Significance. If the central claim holds, the work would provide a modality-agnostic and architecture-independent tool for MAD that avoids latent-space analysis and works on obfuscated models. The reported benchmark gains and ability to handle multiple anomaly types would make it a practical addition to deployed-model monitoring, especially if the functional-attribution framing proves more robust than prior latent or architecture-specific methods.

major comments (2)

[Abstract] Abstract: The load-bearing claim is that attribution failure via influence functions specifically signals anomalous internal mechanisms. However, influence functions (even with sampling) are known to produce low coupling scores under high predictive uncertainty or distribution shift even for clean models; the manuscript does not provide controls or ablations showing that the method isolates mechanistic anomalies from these other sources, despite also claiming detection of adversarial and OOD inputs.
[Methodology and evaluation sections] Methodology and evaluation sections: The construction and size of the trusted reference set are central to the functional-coupling score, yet the manuscript lacks detailed ablations on reference-set selection, sensitivity to its composition, and error analysis of the influence-function approximations. These omissions make it difficult to assess whether the reported DER gains (0.93 vs. 0.83) are robust or depend on favorable reference-set choices.

Stored data

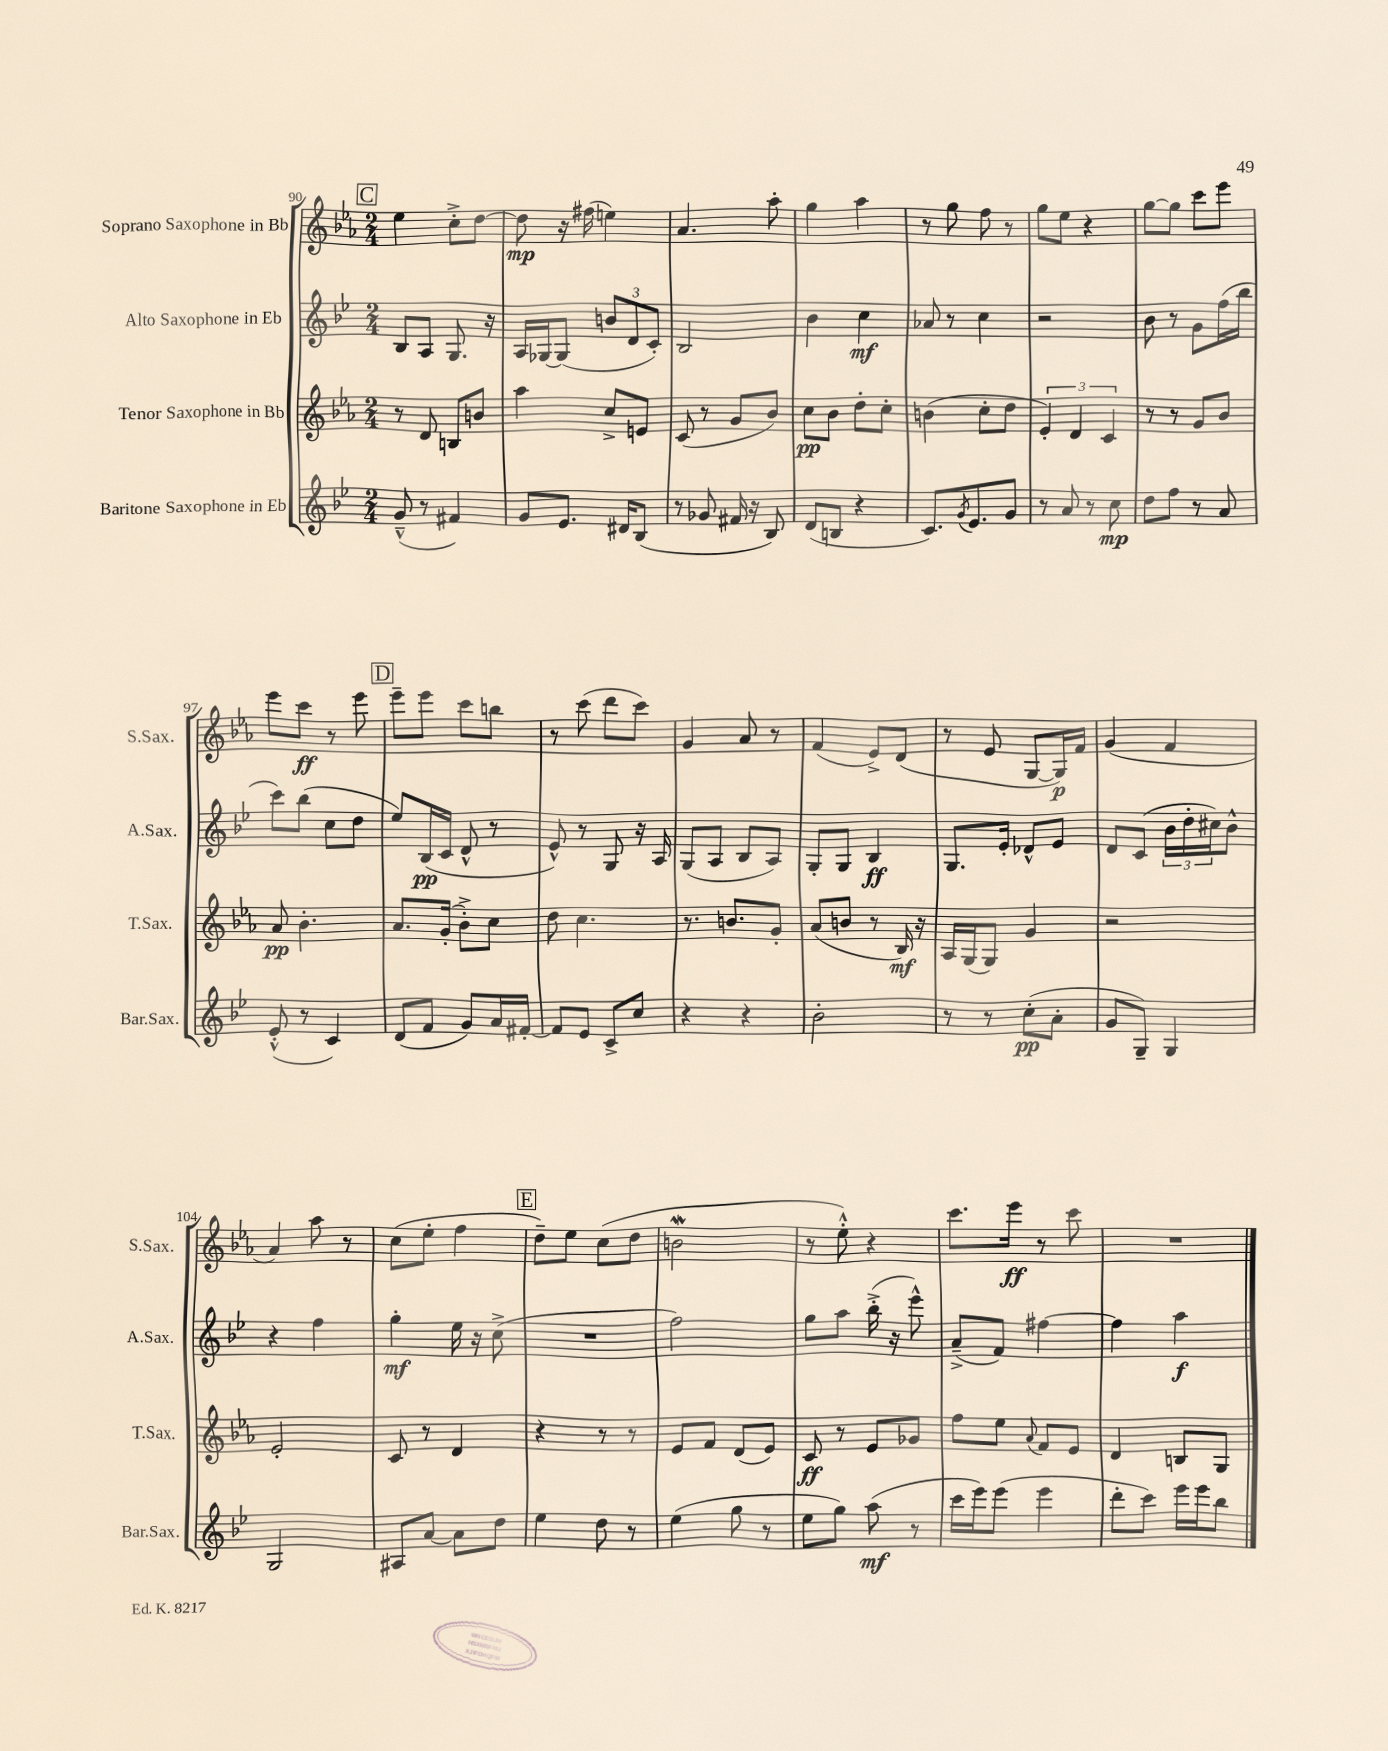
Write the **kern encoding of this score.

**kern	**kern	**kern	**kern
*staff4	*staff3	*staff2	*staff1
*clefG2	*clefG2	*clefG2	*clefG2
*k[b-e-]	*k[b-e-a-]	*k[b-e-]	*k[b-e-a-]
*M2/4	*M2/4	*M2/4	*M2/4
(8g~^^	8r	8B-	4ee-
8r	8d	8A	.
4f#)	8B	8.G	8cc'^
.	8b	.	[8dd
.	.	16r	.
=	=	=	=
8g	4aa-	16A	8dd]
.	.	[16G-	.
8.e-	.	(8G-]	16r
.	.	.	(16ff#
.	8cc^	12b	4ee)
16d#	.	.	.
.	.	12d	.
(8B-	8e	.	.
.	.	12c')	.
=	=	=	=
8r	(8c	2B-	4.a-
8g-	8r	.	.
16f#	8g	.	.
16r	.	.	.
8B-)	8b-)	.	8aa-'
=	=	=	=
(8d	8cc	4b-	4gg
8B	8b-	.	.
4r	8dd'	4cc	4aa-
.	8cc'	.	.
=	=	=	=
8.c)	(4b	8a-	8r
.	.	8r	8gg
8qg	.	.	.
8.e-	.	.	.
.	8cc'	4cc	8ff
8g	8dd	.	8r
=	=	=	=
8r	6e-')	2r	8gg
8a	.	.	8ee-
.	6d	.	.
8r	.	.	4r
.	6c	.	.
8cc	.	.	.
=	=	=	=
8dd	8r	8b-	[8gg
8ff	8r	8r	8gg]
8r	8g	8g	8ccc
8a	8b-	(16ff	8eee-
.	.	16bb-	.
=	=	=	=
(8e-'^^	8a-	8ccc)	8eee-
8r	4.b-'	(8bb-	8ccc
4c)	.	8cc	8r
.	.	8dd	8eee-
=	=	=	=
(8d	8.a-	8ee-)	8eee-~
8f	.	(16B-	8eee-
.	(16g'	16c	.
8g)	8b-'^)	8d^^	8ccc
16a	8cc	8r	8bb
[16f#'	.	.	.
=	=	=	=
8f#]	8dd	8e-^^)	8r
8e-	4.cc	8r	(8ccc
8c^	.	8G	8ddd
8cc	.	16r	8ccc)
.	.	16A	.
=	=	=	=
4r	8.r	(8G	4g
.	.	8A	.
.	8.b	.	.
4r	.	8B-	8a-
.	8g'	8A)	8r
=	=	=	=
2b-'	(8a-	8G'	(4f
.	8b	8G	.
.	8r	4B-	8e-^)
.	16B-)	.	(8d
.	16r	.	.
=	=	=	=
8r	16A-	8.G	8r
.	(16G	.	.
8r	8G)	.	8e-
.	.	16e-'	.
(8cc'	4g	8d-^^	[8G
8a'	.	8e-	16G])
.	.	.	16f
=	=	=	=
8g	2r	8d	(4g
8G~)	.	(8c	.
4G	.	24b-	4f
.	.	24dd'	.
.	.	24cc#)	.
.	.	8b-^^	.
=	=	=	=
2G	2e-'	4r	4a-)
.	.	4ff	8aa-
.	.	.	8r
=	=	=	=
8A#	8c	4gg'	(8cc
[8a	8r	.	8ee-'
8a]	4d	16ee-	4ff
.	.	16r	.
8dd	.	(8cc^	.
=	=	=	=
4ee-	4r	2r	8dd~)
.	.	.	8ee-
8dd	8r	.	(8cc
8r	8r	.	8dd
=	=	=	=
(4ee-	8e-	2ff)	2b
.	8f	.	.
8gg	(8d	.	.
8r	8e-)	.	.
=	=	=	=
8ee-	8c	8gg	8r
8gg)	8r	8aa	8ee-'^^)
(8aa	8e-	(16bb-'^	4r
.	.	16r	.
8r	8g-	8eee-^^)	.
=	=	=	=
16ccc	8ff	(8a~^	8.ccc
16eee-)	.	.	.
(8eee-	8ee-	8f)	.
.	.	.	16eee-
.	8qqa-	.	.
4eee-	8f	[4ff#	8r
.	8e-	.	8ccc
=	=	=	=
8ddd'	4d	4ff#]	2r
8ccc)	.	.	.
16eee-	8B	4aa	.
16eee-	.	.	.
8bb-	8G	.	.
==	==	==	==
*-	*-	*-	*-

Set exercise 1:
In the review excerpt, which two DER values are given for the reported gains?
Set exercise 2:
Write out the passage of the review excerpt beginning with "major comments (2)" and continuing through "and OOD inputs.".
Set exercise 3:
Write what comes next in the review excerpt, following its final sentence.

Right answer 1:
0.93 versus 0.83.

Right answer 2:
major comments (2)

[Abstract] Abstract: The load-bearing claim is that attribution failure via influence functions specifically signals anomalous internal mechanisms. However, influence functions (even with sampling) are known to produce low coupling scores under high predictive uncertainty or distribution shift even for clean models; the manuscript does not provide controls or ablations showing that the method isolates mechanistic anomalies from these other sources, despite also claiming detection of adversarial and OOD inputs.

Right answer 3:
minor comments (2)

[Abstract] Abstract: Reporting only the average DER without per-attack/per-dataset breakdowns or confidence intervals in the main text reduces the ability to judge consistency of the improvement.
[Methods] The description of 'parameter-space sampling' for influence functions would benefit from explicit implementation details (number of samples, sampling distribution, Hessian approximation) to support reproducibility.

Simulated Author's Rebuttal

2 responses · 0 unresolved

We thank the referee for their constructive comments, which highlight important aspects of our work on functional attribution for mechanistic anomaly detection. We address each major comment below and describe the revisions we will make to strengthen the manuscript.

read point-by-point responses

Referee: [Abstract] Abstract: The load-bearing claim is that attribution failure via influence functions specifically signals anomalous internal mechanisms. However, influence functions (even with sampling) are known to produce low coupling scores under high predictive uncertainty or distribution shift even for clean models; the manuscript does not provide controls or ablations showing that the method isolates mechanistic anomalies from these other sources, despite also claiming detection of adversarial and OOD inputs.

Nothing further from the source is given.